What you are asked to do: Copy out every line of the material below exactly as it is, with no changes.
Top of Supplied records
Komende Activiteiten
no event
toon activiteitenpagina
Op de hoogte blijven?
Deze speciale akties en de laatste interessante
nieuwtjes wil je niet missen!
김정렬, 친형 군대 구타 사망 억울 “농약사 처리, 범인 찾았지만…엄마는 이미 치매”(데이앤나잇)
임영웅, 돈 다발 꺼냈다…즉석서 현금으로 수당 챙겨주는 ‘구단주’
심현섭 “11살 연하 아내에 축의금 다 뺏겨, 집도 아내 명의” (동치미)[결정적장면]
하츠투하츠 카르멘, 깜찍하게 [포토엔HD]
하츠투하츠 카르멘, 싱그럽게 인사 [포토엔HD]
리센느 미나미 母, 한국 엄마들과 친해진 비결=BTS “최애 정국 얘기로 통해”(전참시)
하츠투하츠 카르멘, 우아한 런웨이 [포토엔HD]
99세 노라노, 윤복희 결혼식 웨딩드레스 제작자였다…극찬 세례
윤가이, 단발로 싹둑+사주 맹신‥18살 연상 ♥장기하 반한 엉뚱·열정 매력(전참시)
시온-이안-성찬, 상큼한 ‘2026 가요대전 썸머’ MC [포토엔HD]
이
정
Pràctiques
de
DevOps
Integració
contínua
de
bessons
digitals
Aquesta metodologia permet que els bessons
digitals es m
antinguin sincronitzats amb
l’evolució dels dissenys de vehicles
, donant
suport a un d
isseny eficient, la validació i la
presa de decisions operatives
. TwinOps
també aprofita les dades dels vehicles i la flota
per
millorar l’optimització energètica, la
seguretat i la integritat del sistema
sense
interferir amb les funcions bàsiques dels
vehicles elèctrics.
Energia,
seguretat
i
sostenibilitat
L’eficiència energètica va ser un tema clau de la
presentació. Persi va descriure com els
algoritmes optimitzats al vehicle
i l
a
Bottom of Supplied records
Answer space:
Komende Activiteiten
no event
toon activiteitenpagina
Op de hoogte blijven?
Deze speciale akties en de laatste interessante
nieuwtjes wil je niet missen!
김정렬, 친형 군대 구타 사망 억울 “농약사 처리, 범인 찾았지만…엄마는 이미 치매”(데이앤나잇)
임영웅, 돈 다발 꺼냈다…즉석서 현금으로 수당 챙겨주는 ‘구단주’
심현섭 “11살 연하 아내에 축의금 다 뺏겨, 집도 아내 명의” (동치미)[결정적장면]
하츠투하츠 카르멘, 깜찍하게 [포토엔HD]
하츠투하츠 카르멘, 싱그럽게 인사 [포토엔HD]
리센느 미나미 母, 한국 엄마들과 친해진 비결=BTS “최애 정국 얘기로 통해”(전참시)
하츠투하츠 카르멘, 우아한 런웨이 [포토엔HD]
99세 노라노, 윤복희 결혼식 웨딩드레스 제작자였다…극찬 세례
윤가이, 단발로 싹둑+사주 맹신‥18살 연상 ♥장기하 반한 엉뚱·열정 매력(전참시)
시온-이안-성찬, 상큼한 ‘2026 가요대전 썸머’ MC [포토엔HD]
이
정
Pràctiques
de
DevOps
Integració
contínua
de
bessons
digitals
Aquesta metodologia permet que els bessons
digitals es m
antinguin sincronitzats amb
l’evolució dels dissenys de vehicles
, donant
suport a un d
isseny eficient, la validació i la
presa de decisions operatives
. TwinOps
també aprofita les dades dels vehicles i la flota
per
millorar l’optimització energètica, la
seguretat i la integritat del sistema
sense
interferir amb les funcions bàsiques dels
vehicles elèctrics.
Energia,
seguretat
i
sostenibilitat
L’eficiència energètica va ser un tema clau de la
presentació. Persi va descriure com els
algoritmes optimitzats al vehicle
i l
a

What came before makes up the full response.